Blatche suddenly was giving a big role. And he hasn't disappointed, having raised his scoring average from 8.9 to 12.7 in a month.
"He's come a long way,'' said Nuggets star Carmelo Anthony, who while attending Syracuse, watched Blatche play for Henninger High School in Syracuse, N.Y., as a sophomore in 2002-03, and didn't come away impressed. "He just got an opportunity after they traded [Antawn] Jamison, Caron [Butler] and Brendan [Haywood]. He was the fourth guy [on the front line after those three]. He's surprised everybody. He's surprised the whole league. The more he plays, the more confidence he gets and the better he gets.''
Blatche's role got even bigger when forward Josh Howard was lost for the season with a knee injury shortly after he was one asset acquired in Washington's purge. Wizards coach Flip Saunders now believes Blatche has the ability to average 18 points and nine rebounds next season even if the Wizards bring back Arenas and add some other top players.
For that, the Wizards have Blatche under contract next season for the discount price of $3.26 million and for 2011-12 at $3.52 million. He can't become a free agent until the summer of 2012.
"Definitely next year, if I'm going out and I'm doing the same thing and I become an All-Star player, it's definitely going to bother me a lot because I'm definitely going to feel underpaid and like I'm not being appreciated,'' Blatche said. "But there's nothing I can do about that.''
Looking back, Blatche knows the arrest did nothing to help his negotiating power that summer.
"You learn from your mistakes,'' Blatche said. "It was taken more seriously than it should have been. We just got caught talking to the wrong people. That's what it was all about. We shouldn't have talked to them anyway. That's what happens.''
Blatche has had his name in the news for other off-the-court situations. He was shot in September 2005, just before the start of training camp his rookie season, during an attempted carjacking in Virginia. He missed all of training camp but fully recovered shortly after that.

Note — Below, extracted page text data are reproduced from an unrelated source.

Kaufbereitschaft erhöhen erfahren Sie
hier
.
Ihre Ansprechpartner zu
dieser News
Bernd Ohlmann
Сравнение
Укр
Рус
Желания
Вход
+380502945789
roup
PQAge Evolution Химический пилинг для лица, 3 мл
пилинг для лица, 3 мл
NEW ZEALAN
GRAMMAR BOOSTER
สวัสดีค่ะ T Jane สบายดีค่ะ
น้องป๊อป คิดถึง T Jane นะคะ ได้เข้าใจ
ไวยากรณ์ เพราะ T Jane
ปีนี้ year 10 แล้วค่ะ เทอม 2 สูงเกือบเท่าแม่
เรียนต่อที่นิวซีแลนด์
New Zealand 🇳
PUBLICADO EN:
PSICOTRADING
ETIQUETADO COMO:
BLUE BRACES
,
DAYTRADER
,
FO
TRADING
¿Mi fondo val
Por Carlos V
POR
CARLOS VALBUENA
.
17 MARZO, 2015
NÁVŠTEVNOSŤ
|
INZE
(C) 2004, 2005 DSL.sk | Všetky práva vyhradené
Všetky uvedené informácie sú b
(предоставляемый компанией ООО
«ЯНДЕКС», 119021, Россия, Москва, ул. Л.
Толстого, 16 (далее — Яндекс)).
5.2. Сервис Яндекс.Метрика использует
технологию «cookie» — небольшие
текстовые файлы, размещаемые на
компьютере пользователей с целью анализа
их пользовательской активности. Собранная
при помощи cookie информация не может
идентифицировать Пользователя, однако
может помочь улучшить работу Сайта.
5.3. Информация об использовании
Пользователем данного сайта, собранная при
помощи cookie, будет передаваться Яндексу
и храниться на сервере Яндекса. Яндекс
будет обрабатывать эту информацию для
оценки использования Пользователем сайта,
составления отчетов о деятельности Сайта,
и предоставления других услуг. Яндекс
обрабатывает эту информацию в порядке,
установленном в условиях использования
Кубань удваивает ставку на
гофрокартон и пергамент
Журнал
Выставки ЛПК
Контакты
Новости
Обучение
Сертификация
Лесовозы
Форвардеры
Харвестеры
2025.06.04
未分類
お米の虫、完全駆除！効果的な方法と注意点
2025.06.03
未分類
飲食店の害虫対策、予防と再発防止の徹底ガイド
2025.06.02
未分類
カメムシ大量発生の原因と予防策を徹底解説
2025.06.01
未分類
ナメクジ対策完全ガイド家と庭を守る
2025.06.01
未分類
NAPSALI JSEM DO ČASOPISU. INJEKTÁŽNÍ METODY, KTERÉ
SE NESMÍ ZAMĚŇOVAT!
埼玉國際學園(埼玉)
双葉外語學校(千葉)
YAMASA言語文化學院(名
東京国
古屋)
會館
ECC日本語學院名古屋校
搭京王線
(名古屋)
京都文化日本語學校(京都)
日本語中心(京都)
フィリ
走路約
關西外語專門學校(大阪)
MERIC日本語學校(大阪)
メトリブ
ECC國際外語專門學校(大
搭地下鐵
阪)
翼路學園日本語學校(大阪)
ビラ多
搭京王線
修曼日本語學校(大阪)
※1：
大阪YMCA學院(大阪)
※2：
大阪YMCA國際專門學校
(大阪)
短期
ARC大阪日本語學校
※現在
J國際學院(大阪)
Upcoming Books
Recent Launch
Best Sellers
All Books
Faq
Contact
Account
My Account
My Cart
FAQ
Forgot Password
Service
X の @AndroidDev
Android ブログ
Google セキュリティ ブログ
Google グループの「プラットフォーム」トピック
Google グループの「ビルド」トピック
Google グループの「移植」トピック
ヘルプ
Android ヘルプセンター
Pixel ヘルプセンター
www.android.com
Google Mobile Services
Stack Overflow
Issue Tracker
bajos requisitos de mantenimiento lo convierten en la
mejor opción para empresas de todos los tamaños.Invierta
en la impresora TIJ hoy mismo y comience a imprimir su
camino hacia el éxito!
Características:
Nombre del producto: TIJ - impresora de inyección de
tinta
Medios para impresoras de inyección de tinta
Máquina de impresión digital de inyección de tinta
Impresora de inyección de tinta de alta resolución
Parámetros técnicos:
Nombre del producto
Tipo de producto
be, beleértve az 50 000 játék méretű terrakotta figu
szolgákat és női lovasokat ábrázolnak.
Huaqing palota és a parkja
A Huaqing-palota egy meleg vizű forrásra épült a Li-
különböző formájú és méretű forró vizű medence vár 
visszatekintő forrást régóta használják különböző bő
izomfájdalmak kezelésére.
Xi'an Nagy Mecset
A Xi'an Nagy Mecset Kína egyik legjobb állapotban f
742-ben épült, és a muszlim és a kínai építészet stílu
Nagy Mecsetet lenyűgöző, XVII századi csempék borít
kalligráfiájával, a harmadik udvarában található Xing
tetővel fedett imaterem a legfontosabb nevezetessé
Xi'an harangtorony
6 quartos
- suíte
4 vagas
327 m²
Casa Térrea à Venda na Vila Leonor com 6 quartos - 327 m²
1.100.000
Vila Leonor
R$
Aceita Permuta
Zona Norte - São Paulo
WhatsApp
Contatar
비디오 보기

In June 2008, Blatche was stopped in Virginia on a charge of reckless driving and driving on a suspended license. He was ticketed in his Mercedes for going 86 mph in a 70 mph zone.
Blatche also hasn't always endeared himself to coaches for his work ethic. But Saunders says that's changing.
"He's improved that drastically,'' Saunders said. "He started in the summertime and he worked hard. He's just become more professional in his approach to the game and understanding now that people are counting on him more.
"When you have that responsibility, the question was: Would he accept that responsibility and could he do it on a consistent basis because he's always played a good game and come back with a couple stinkers? And so far he's had a very positive approach [and has been] very coachable.''
Not many stinkers have been seen from Blatche since getting his big chance. He's only scored less than 18 points in one game since the All-Star break, a 13-point effort. While the Wizards are just 4-12 since the break and have dropped nine straight, that hardly can be blamed on Blatche due to their overall scarcity of talent.
Blatche, shooting 49.7 percent from the field, believes he can be a player who regularly puts up 20 points a night in his NBA career.
"It's an opportunity, and I'm taking advantage of the opportunity,'' said Blatche, who suffered a left sprained ankle Tuesday at Denver but is hopeful of not missing a game and playing Friday at Portland. "I feel like, if a person is scoring 24 points a game, he's capable of doing it. It's not like I'm going out and shooting 50 shots a game. I'm shooting a high field-goal percentage. I think I'm capable of [being a regular 20-point scorer].''
Blatche, though, won't be paid like one. At least not until 2012-13.